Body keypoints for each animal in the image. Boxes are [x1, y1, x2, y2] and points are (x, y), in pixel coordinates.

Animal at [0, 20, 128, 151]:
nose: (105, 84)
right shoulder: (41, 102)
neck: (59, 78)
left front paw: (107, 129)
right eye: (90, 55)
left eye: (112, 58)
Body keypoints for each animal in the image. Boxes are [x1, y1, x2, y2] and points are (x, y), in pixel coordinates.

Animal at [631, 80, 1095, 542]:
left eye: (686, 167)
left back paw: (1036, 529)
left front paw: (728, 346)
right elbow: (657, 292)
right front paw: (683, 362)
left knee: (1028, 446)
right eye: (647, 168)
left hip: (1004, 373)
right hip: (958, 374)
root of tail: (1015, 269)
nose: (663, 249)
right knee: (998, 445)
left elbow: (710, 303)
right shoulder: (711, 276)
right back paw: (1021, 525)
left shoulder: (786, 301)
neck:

...

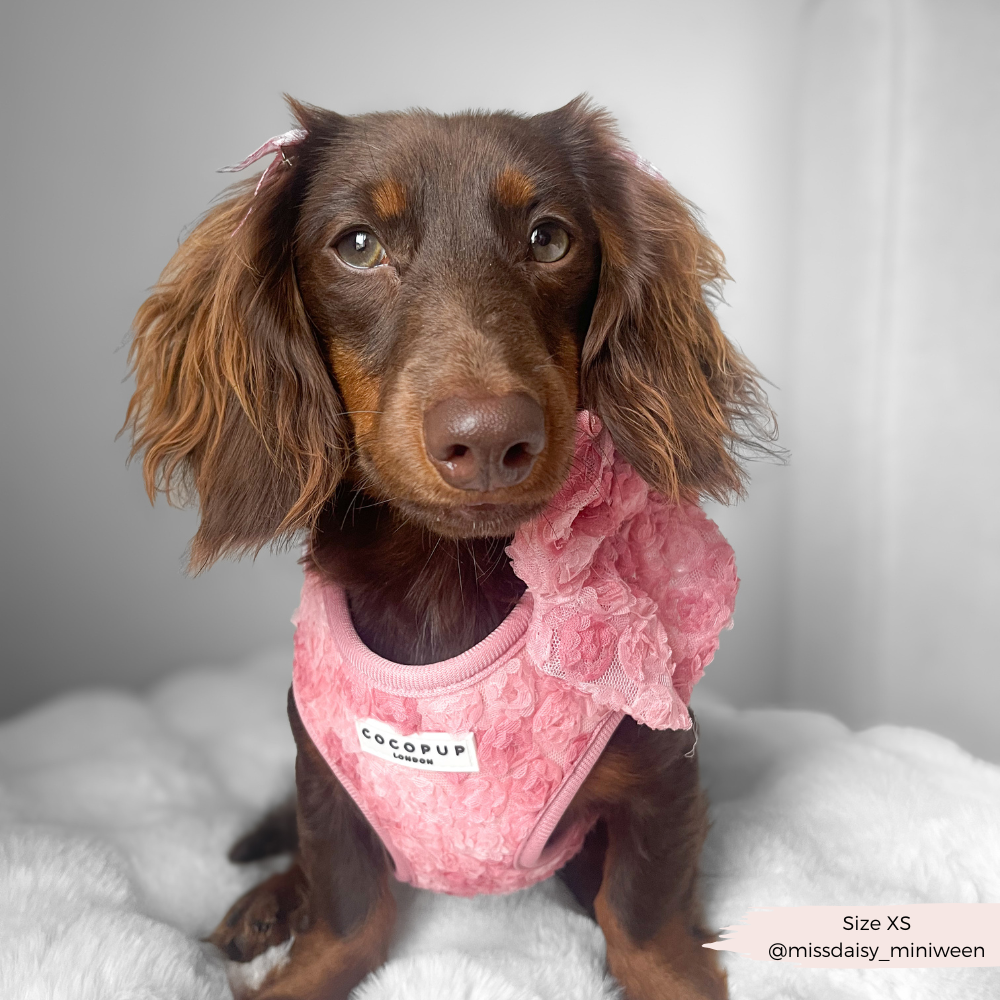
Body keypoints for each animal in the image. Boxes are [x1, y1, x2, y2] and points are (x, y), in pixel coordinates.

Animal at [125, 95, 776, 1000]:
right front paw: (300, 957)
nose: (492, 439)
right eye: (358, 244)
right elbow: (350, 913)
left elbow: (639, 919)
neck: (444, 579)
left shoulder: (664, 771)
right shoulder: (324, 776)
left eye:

TRY IT » What you return should be exactly the lines above, starting at the one with "right eye: (90, 55)" and ending at the one with "right eye: (647, 168)", and nothing else.

ANSWER BELOW »
right eye: (90, 55)
left eye: (112, 58)
Body keypoints for each animal in the image. Boxes are [x1, y1, x2, y2] and points are (x, y), in pixel coordinates.

Animal at [631, 80, 1095, 542]:
left eye: (686, 167)
left back paw: (1036, 529)
left front paw: (728, 346)
right elbow: (657, 292)
right front paw: (683, 362)
left knee: (1028, 446)
right eye: (647, 168)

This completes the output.